_Tasks to carry out:_
• A. Decide whether each statement agrees with the market forecast, answering yes or no and quoting the deciding words: (i) U.S. job openings rose to 7.7M in January; (ii) job openings fell in retail trade; (iii) gold spot prices stayed under $2,930/oz at the start of the Asia session.
• B. Extend the market forecast, picking up after its last sentence.

_Reading passage:_
┄┄┄┄┄┄

IC Markets Asia Fundamental Forecast | 12 March 2025
IC Markets Asia Fundamental Forecast | 12 March 2025

IC Markets Asia Fundamental Forecast | 12 March 2025

413350   March 12, 2025 12:00   ICMarkets   Market News  

IC Markets Asia Fundamental Forecast | 12 March 2025

What happened in the U.S. session?

Job openings in the U.S. increased by 232,000 to 7.7M in January, up from a revised 7.5M in December and surpassing the market expectations of 7.6M. Notable increases occurred in sectors such as retail trade; finance and insurance; and health care and social assistance. In contrast, job openings fell in professional and business services. The latest uptick in vacancies as reported by the JOLTS report pointed to a slight improvement in hiring by U.S. corporations but uncertainty continues to weigh on overall market sentiment despite an attempt by Canada and the U.S. to de-escalate tariff tensions.

What does it mean for the Asia Session?

The dollar index (DXY) hovered around 103.40 while spot prices for gold continued to remain restricted under $2,930/oz at the beginning of this session. Should any real attempt to de-escalate the ongoing trade tensions materialize, markets could see a sharp reversal of the current trends in financial securities.

┄┄┄┄┄┄

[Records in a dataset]
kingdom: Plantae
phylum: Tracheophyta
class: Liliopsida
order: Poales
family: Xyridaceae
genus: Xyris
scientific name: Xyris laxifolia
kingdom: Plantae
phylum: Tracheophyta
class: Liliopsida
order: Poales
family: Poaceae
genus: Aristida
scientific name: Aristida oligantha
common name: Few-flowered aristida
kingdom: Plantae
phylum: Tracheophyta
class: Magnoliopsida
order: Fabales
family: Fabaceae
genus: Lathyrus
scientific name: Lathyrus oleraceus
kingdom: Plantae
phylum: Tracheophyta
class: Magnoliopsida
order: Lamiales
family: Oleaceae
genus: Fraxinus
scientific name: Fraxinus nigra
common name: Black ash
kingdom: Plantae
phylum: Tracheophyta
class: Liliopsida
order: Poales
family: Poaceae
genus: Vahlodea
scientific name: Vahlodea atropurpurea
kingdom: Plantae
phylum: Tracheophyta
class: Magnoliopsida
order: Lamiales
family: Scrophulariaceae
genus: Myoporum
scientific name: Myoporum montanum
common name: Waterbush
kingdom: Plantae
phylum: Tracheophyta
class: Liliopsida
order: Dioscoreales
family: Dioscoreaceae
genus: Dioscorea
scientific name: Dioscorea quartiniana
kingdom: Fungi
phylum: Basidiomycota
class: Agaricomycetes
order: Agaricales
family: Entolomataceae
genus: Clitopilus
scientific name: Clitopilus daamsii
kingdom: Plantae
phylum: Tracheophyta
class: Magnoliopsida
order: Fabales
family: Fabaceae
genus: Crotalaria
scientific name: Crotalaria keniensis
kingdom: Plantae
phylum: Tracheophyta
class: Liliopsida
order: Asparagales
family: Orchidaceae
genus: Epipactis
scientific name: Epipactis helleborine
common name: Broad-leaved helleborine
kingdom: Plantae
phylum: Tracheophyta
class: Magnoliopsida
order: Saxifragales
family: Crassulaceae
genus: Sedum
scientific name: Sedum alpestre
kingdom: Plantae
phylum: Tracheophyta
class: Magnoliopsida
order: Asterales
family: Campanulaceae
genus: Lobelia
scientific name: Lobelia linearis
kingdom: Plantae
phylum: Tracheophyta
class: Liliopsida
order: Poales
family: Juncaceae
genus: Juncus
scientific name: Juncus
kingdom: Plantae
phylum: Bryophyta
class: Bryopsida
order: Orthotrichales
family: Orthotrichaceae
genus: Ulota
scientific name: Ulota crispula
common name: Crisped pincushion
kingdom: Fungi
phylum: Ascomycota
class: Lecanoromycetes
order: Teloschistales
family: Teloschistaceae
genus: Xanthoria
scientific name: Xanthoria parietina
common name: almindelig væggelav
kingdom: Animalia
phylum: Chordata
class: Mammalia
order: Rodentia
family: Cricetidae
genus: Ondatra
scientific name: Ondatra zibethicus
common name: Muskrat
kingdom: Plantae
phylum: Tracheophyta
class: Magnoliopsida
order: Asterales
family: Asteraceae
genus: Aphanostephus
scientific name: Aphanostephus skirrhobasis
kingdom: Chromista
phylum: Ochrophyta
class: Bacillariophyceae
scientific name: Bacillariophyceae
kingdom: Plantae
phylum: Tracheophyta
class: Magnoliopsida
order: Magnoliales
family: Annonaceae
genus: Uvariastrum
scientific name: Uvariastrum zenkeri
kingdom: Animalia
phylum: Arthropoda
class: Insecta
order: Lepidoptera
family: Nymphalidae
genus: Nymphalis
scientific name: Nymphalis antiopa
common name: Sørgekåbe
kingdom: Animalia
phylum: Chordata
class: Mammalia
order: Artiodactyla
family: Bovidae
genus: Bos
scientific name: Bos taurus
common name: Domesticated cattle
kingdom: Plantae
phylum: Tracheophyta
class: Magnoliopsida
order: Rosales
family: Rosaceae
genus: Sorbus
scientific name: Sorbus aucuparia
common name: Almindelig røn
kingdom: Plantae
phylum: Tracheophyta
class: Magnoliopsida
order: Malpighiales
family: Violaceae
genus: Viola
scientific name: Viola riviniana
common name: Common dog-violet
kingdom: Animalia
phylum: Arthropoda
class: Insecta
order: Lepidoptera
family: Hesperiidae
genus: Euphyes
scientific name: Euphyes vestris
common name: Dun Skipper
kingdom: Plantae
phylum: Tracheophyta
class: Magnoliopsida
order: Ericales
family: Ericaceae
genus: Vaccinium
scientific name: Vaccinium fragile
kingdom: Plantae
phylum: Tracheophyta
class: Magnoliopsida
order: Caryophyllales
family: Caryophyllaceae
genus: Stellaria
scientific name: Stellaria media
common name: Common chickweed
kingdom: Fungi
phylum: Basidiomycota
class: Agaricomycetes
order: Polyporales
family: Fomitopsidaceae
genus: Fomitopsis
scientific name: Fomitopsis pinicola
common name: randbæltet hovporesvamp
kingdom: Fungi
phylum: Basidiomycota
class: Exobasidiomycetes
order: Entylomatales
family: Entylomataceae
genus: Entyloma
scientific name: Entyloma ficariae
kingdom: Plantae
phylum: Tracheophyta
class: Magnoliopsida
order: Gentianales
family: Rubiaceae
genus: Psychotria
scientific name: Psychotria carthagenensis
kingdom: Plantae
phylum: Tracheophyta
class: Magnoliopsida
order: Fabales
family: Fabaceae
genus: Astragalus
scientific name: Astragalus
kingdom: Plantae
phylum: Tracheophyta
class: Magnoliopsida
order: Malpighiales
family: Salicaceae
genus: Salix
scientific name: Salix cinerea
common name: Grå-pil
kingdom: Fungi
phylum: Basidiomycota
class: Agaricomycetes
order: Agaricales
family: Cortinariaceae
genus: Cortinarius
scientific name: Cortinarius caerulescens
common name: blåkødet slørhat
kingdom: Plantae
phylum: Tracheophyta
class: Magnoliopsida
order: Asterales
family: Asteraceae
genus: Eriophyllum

┄┄┄┄┄┄

_Results:_
• A.
(i) Yes: "Job openings in the U.S. increased by 232,000 to 7.7M in January"
(ii) No: "Notable increases occurred in sectors such as retail trade"
(iii) Yes: "spot prices for gold continued to remain restricted under $2,930/oz at the beginning of this session"

• B.
The Dollar Index (DXY)

Key news events today

CPI (12:30 pm GMT)

What can we expect from DXY today?

After accelerating from September of last year through January 2025, headline CPI is finally expected to ‘cool’ in February. Consumer inflation rose strongly from an annual rate of 2.4% to 3.0% but is now anticipated to ease slightly to 2.9% while core CPI should also moderate lower from 3.3% to 3.2%. Should consumer inflation show inflationary pressures dissipating strongly, it could raise the prospects of a potential rate cut by the Federal Reserve at its upcoming FOMC meeting from 18th to 19th March.

Central Bank Notes:

  • The Board of Governors of the Federal Reserve System voted unanimously to maintain the Federal Funds Rate in a target range of 4.25 to 4.50% on 29 January.
  • The Committee seeks to achieve maximum employment and inflation at the rate of 2% over the longer run and judges that the risks to achieving its employment and inflation goals are roughly in balance. The economic outlook is uncertain, and the Committee is attentive to the risks to both sides of its dual mandate.
  • Recent indicators suggest that economic activity has continued to expand at a solid pace while the unemployment rate has stabilized at a low level in recent months, and labour market conditions remain solid. However, inflation remains somewhat elevated.
  • December’s Summary of Economic Projections (SEP) now indicates just two rate cuts in 2025 totalling 50 bps, compared to the full percentage point of reductions projected in the previous quarter.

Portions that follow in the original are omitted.